Thermoelastic logging for rock thermal properties

• Published in: 2013 IEEE International Ultrasonics Symposium (IUS) pp. 1370 - 1373
• Main Authors: Sinha, Bikash K., Norris, Andrew N.
• Format: Conference Proceeding
• Language: English
• Published: IEEE 01.07.2013
• Subjects: borehole sonic dispersions; borehole waves; elastic wave propagation; Fluids; Rocks; Strain; Stress; Temperature distribution; Temperature measurement; Thermal stresses; thermoelasticity
• ISSN: 1051-0117
• DOI: 10.1109/ULTSYM.2013.0348

Thermoelastic logging can detect differences between the borehole fluid and the far-field formation temperatures. Radial temperature distributions caused by such temperature differences introduce thermal stresses in the near-wellbore region that perturb the borehole Stoneley and flexural dispersions.

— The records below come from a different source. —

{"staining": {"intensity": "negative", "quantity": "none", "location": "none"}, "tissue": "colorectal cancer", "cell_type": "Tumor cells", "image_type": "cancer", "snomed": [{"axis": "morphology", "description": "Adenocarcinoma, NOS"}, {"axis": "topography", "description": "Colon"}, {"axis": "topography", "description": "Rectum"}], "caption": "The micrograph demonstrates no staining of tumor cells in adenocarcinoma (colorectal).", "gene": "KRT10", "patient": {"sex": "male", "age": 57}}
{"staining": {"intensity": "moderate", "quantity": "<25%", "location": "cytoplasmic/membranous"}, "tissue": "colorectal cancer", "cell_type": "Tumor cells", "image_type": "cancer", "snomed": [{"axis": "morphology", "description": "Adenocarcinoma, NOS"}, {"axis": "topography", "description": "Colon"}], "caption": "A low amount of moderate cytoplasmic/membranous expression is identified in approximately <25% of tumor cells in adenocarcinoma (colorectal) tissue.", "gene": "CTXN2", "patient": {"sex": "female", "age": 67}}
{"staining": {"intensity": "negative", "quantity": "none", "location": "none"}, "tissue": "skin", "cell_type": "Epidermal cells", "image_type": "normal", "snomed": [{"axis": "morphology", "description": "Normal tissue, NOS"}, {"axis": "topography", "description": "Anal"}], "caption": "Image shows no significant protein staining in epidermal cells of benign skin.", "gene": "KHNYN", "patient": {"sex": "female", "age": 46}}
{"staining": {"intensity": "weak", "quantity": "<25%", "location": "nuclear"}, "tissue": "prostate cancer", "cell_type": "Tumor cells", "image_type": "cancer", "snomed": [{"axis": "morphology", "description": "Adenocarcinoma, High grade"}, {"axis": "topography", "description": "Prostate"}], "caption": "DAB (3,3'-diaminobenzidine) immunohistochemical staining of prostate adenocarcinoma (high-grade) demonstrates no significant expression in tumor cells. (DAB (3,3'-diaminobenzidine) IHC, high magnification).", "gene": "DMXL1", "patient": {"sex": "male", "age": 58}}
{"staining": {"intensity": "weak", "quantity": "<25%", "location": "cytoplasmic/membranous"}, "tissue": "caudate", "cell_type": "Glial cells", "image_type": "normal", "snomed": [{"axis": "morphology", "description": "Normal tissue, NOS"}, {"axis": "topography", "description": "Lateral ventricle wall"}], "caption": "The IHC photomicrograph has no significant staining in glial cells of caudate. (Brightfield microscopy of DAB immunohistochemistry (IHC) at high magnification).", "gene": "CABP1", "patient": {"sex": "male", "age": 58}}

Thermal stresses are determined in terms of the rock Lame constants (λ and μ) and thermal expansion coefficient (α) for a given radial variation of temperature between the borehole fluid and far-field formation temperatures. This paper describes a volume integral formulation that computes changes in the borehole dispersions caused by the presence of radially varying thermal stresses away from the borehole surface. Differences between borehole dispersions in the presence and absence of such thermal deformation can be used to estimate the rock thermoelastic constant and associated thermal expansion coefficient. These properties are estimated within the radial depth of investigation of sonic tools when the borehole fluid temperature and radial variation of rock temperature away from the borehole surface are known. Characteristic differences in the dipole and Stoneley dispersions provide evidence of either increasing or decreasing temperatures away from the borehole surface. These signatures can be used to estimate the magnitude of tensile or compressive thermal stresses at the borehole surface together with the radial boundary of the temperature variation until the steady-state far-field temperature is attained. Differences between the borehole fluid and steady-state formation temperatures can, therefore, be used to introduce tensile fractures at the borehole surface or to maintain wellbore stability by maintaining thermal stresses within a safe window.